### DATA EXCERPTS ###
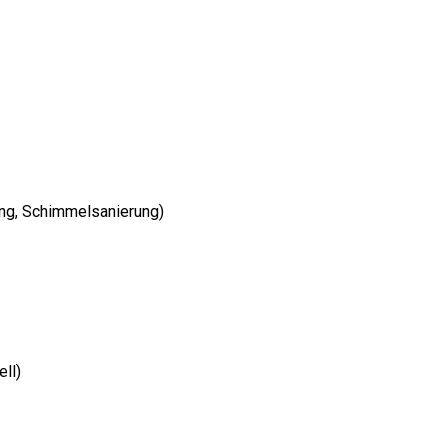
ng, Schimmelsanierung)
ll)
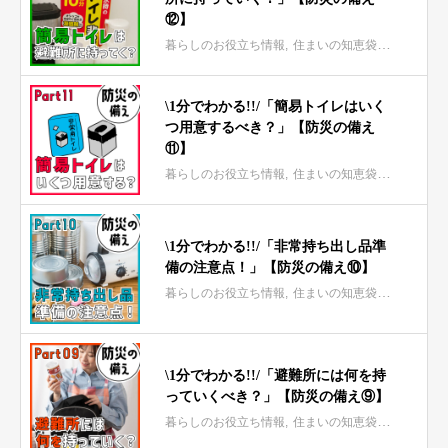
⑫】
暮らしのお役立ち情報
住まいの知恵袋 mini
\1分でわかる!!/「簡易トイレはいく
つ用意するべき？」【防災の備え
⑪】
暮らしのお役立ち情報
住まいの知恵袋 mini
\1分でわかる!!/「非常持ち出し品準
備の注意点！」【防災の備え⑩】
暮らしのお役立ち情報
住まいの知恵袋 mini
\1分でわかる!!/「避難所には何を持
っていくべき？」【防災の備え⑨】
暮らしのお役立ち情報
住まいの知恵袋 mini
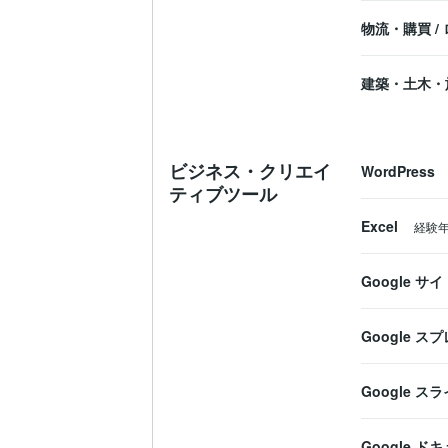
物流・購買
/
建築・土木・
ビジネス・クリエイ
WordPress
ティブツール
Excel
経験
Google サイ
Google 
Google ス
Google ド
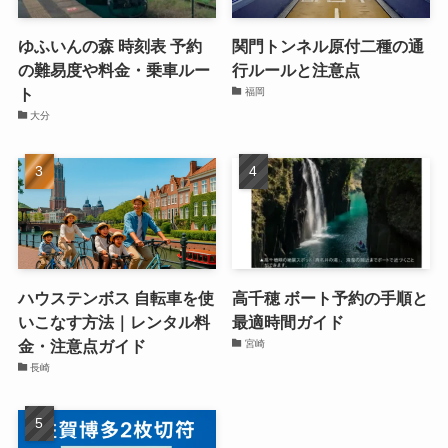
ゆふいんの森 時刻表 予約
関門トンネル原付二種の通
の難易度や料金・乗車ルー
行ルールと注意点
ト
福岡
大分
ハウステンボス 自転車を使
高千穂 ボート予約の手順と
いこなす方法｜レンタル料
最適時間ガイド
金・注意点ガイド
宮崎
長崎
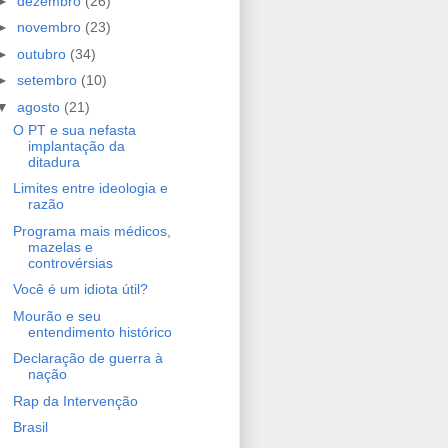
►
dezembro
(26)
►
novembro
(23)
►
outubro
(34)
►
setembro
(10)
▼
agosto
(21)
O PT e sua nefasta
implantação da
ditadura
Limites entre ideologia e
razão
Programa mais médicos,
mazelas e
controvérsias
Você é um idiota útil?
Mourão e seu
entendimento histórico
Declaração de guerra à
nação
Rap da Intervenção
Brasil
###
**TASK OBJECTIVE:** Please output every line of text from the records above as a Markdown table with the columns Row and Line, numbering each row and leaving out blank lines. Leave the pictures out of the answer.

**EXERCISE OUTPUT:**
| Row | Line |
|---|---|
| 1 | ng, Schimmelsanierung) |
| 2 | ll) |
| 3 | ⑫】 |
| 4 | 暮らしのお役立ち情報 |
| 5 | 住まいの知恵袋 mini |
| 6 | \1分でわかる!!/「簡易トイレはいく |
| 7 | つ用意するべき？」【防災の備え |
| 8 | ⑪】 |
| 9 | 暮らしのお役立ち情報 |
| 10 | 住まいの知恵袋 mini |
| 11 | \1分でわかる!!/「非常持ち出し品準 |
| 12 | 備の注意点！」【防災の備え⑩】 |
| 13 | 暮らしのお役立ち情報 |
| 14 | 住まいの知恵袋 mini |
| 15 | \1分でわかる!!/「避難所には何を持 |
| 16 | っていくべき？」【防災の備え⑨】 |
| 17 | 暮らしのお役立ち情報 |
| 18 | 住まいの知恵袋 mini |
| 19 | 物流・購買 |
| 20 | / |
| 21 | 建築・土木・ |
| 22 | ビジネス・クリエイ |
| 23 | WordPress |
| 24 | ティブツール |
| 25 | Excel |
| 26 | 経験 |
| 27 | Google サイ |
| 28 | Google  |
| 29 | Google ス |
| 30 | Google ド |
| 31 | ゆふいんの森 時刻表 予約 |
| 32 | 関門トンネル原付二種の通 |
| 33 | の難易度や料金・乗車ルー |
| 34 | 行ルールと注意点 |
| 35 | ト |
| 36 | 福岡 |
| 37 | 大分 |
| 38 | ハウステンボス 自転車を使 |
| 39 | 高千穂 ボート予約の手順と |
| 40 | いこなす方法｜レンタル料 |
| 41 | 最適時間ガイド |
| 42 | 金・注意点ガイド |
| 43 | 宮崎 |
| 44 | 長崎 |
| 45 | ► |
| 46 | dezembro |
| 47 | (26) |
| 48 | ► |
| 49 | novembro |
| 50 | (23) |
| 51 | ► |
| 52 | outubro |
| 53 | (34) |
| 54 | ► |
| 55 | setembro |
| 56 | (10) |
| 57 | ▼ |
| 58 | agosto |
| 59 | (21) |
| 60 | O PT e sua nefasta |
| 61 | implantação da |
| 62 | ditadura |
| 63 | Limites entre ideologia e |
| 64 | razão |
| 65 | Programa mais médicos, |
| 66 | mazelas e |
| 67 | controvérsias |
| 68 | Você é um idiota útil? |
| 69 | Mourão e seu |
| 70 | entendimento histórico |
| 71 | Declaração de guerra à |
| 72 | nação |
| 73 | Rap da Intervenção |
| 74 | Brasil |